Pada tahun 1980-an, perusahaan-perusahaan Amerika mengalami perang pengambilalihan yang belum pernah terjadi sebelumnya. Menghadapi persaingan yang ketat dan ancaman akuisisi dari musuh-musuh yang kuat, beberapa perusahaan sangat perlu menemukan langkah-langkah defensif untuk mempertahankan independensi mereka. Pil Racun lahir dengan latar belakang ini dan menjadi senjata bagi perusahaan untuk melawan pengambilalihan yang tidak bersahabat. Jenis rencana hak pemegang saham ini memungkinkan perusahaan untuk secara signifikan mengencerkan kepemilikan saham calon pengakuisisi jika memperoleh sejumlah besar saham, sehingga meningkatkan biaya akuisisi dan dengan demikian melindungi independensi perusahaan.
Konsep pil racun pertama kali diusulkan oleh ahli hukum Martin Lipton pada tahun 1982. Pada saat itu, Amerika Serikat menghadapi gelombang pengambilalihan yang tidak bersahabat, khususnya oleh perampok perusahaan seperti T. Boone Pickens dan Carl Icahn. Nama pil racun berasal dari pil racun yang dibawa mata-mata dalam sejarah untuk perlindungan diri agar mereka tidak disiksa jika ditemukan oleh musuh. Strategi semacam itu niscaya akan menjadi pertarungan yang berat bagi bisnis, tetapi banyak pemegang saham mungkin tidak nyaman dengan tindakan defensif semacam itu.
Pil racun memberi waktu bagi manajemen untuk merencanakan dan bernegosiasi dalam menghadapi ancaman pengambilalihan dan menciptakan peluang di antara pemegang saham untuk menegosiasikan harga jual yang lebih tinggi.
Rencana pil racun biasanya bekerja seperti ini: Ketika satu pemegang saham memperoleh 20% saham perusahaan, pemegang saham lain memiliki hak untuk membeli lebih banyak saham dengan harga yang menguntungkan. Karena perilaku pembelian pemegang saham dalam kasus ini akan mengencerkan saham pengakuisisi, memaksa pengakuisisi untuk mengakuisisi perusahaan dengan harga yang lebih tinggi. Biasanya, pemberian pil racun juga berada dalam kebijaksanaan dewan direksi perusahaan, yang memungkinkan perusahaan untuk membuat respons yang tepat berdasarkan situasi aktual.

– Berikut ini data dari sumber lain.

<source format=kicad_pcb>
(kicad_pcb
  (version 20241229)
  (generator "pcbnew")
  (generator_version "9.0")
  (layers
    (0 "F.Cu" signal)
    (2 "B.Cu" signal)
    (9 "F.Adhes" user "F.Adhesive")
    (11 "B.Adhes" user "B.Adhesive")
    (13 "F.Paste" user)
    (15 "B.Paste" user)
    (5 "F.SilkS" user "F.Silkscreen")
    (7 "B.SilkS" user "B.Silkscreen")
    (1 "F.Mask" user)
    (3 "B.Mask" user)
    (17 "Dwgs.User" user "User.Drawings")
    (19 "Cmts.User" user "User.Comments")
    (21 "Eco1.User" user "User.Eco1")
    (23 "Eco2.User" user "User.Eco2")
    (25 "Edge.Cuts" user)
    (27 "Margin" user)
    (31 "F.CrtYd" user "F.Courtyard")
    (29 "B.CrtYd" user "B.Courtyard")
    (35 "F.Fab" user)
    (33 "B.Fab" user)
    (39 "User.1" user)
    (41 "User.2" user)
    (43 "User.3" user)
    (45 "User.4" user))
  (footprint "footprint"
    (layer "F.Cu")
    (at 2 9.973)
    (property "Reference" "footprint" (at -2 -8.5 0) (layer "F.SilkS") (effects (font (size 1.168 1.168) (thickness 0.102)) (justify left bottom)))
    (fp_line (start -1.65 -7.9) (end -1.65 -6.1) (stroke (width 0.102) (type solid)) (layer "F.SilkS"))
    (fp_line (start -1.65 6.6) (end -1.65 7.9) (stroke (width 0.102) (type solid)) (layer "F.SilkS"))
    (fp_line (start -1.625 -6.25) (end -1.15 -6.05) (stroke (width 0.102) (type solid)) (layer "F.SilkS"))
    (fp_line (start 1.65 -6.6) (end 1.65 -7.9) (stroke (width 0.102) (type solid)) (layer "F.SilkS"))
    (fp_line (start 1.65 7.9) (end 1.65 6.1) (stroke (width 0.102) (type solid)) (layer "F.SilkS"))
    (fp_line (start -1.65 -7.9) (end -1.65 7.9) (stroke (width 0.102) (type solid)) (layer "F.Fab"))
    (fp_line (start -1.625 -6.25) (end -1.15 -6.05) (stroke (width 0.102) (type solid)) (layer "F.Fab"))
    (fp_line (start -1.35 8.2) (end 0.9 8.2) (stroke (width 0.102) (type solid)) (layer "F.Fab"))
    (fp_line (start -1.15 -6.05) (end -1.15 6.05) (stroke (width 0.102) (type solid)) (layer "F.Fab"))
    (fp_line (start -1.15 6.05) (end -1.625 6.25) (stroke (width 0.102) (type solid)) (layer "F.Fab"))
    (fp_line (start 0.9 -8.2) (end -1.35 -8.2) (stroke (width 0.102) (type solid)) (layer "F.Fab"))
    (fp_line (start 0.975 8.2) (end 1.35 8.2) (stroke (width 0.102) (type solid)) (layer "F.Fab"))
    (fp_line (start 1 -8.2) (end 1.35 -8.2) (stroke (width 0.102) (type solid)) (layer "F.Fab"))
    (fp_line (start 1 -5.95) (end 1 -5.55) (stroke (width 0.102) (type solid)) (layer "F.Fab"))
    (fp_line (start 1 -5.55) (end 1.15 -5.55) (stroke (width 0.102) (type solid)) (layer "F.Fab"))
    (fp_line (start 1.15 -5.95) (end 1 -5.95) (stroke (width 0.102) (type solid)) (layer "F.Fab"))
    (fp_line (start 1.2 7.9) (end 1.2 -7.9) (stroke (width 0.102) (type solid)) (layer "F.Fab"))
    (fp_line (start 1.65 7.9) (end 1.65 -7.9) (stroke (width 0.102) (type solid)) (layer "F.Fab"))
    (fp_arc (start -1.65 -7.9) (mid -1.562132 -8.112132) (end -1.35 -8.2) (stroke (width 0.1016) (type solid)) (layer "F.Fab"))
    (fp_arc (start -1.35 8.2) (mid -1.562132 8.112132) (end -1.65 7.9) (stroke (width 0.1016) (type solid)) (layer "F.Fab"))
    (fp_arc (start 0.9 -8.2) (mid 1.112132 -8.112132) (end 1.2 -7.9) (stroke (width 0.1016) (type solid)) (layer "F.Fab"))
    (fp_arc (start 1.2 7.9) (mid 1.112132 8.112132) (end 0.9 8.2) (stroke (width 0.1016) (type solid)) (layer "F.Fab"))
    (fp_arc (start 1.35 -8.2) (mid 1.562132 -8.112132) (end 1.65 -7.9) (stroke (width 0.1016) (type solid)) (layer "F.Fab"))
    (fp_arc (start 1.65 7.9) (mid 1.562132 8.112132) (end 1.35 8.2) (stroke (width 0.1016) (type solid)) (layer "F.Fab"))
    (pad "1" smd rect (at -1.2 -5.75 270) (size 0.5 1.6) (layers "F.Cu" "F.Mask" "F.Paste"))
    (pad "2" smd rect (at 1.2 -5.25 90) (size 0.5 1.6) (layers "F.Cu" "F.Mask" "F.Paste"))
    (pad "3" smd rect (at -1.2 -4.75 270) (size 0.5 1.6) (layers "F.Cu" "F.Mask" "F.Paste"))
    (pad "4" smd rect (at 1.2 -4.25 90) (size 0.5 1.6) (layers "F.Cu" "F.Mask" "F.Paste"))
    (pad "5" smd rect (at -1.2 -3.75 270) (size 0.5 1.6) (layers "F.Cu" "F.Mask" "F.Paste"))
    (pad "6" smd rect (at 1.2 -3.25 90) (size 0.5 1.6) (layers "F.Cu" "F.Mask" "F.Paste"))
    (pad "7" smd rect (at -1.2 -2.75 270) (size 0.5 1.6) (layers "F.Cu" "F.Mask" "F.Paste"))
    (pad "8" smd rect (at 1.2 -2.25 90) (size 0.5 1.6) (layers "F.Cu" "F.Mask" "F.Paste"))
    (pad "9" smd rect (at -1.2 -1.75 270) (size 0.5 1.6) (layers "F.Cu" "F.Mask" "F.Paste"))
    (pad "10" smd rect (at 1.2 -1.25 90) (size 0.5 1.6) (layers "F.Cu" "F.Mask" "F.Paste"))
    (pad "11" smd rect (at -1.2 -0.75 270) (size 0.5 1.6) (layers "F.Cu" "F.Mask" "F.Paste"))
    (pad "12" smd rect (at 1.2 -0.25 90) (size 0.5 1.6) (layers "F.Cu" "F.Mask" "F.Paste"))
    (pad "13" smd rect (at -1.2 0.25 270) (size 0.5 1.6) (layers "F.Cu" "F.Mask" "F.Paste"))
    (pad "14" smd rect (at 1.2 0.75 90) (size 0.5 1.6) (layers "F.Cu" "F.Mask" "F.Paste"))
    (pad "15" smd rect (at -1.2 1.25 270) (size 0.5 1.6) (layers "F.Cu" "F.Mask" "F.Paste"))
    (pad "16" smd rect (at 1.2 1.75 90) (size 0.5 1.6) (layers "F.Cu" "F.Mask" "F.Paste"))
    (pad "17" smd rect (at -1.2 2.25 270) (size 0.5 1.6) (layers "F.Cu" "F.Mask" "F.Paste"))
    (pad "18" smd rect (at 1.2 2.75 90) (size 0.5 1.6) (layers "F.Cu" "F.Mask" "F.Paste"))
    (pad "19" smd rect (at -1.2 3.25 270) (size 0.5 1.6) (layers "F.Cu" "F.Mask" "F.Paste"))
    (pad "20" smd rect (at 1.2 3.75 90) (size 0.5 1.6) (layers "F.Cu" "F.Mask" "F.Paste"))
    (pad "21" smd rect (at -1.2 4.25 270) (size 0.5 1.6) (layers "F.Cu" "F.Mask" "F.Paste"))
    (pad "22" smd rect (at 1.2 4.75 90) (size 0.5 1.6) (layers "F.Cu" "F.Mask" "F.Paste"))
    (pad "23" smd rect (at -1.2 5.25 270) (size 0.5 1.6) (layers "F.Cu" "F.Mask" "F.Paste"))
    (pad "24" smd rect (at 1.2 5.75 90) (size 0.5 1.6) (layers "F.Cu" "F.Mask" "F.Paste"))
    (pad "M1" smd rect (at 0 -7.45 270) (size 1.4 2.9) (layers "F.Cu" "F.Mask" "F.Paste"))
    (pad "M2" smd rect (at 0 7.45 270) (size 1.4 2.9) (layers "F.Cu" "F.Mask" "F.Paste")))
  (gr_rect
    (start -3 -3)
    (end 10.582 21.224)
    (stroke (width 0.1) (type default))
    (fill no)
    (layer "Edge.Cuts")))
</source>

Rencana pil racun diakui sebagai strategi pembelaan yang efektif pada tahun 1985 oleh Mahkamah Agung Delaware, tetapi status hukumnya masih kontroversial di negara lain. Misalnya, program pil racun Kanada sering kali dipadukan dengan konsep "akuisisi yang diizinkan", sementara Inggris melarang pendekatan defensif ini. Selain itu, legalitas program semacam itu secara internasional masih berkembang.
Meskipun pil racun dapat efektif dalam memblokir pengambilalihan yang tidak bersahabat, keberadaannya juga menimbulkan kekhawatiran di kalangan investor karena dapat memperpanjang masa jabatan manajemen.
Pada tahun 2020, karena dampak epidemi COVID-19 global, harga saham banyak perusahaan anjlok. Saat ini, banyak perusahaan kembali memilih menggunakan rencana pil racun untuk berjaga-jaga terhadap akuisisi potensial. Pada Maret 2020, 10 perusahaan di Amerika Serikat mengumumkan penggunaan pil racun baru, yang mencetak rekor baru. Selain itu, pada tahun 2022, dewan direksi Twitter juga dengan suara bulat menyetujui rencana pil racun setelah Elon Musk mengusulkan akuisisi. Meskipun akuisisi terakhir tetap terjadi, dapat dilihat bahwa efektivitas pil racun dalam mencegah pengambilalihan yang tidak bersahabat masih ada.
Seiring dengan perubahan lingkungan perusahaan, penggunaan pil racun terus berkembang. Banyak investor yang skeptis terhadap efektivitasnya, dengan alasan bahwa pil racun dapat memengaruhi produktivitas dan potensi pertumbuhan perusahaan di masa depan. Menghadapi penyesuaian dan perubahan tersebut, bagaimana perusahaan dapat mencapai keseimbangan antara melindungi kepentingan mereka sendiri dan memenuhi harapan pemegang saham telah menjadi tantangan yang masih harus dipecahkan.
Dalam perang akuisisi yang sedang berlangsung, akankah perusahaan memilih untuk terus menggunakan pil racun sebagai metode pertahanan, atau akankah mereka mencari strategi dan tindakan lain yang lebih fleksibel?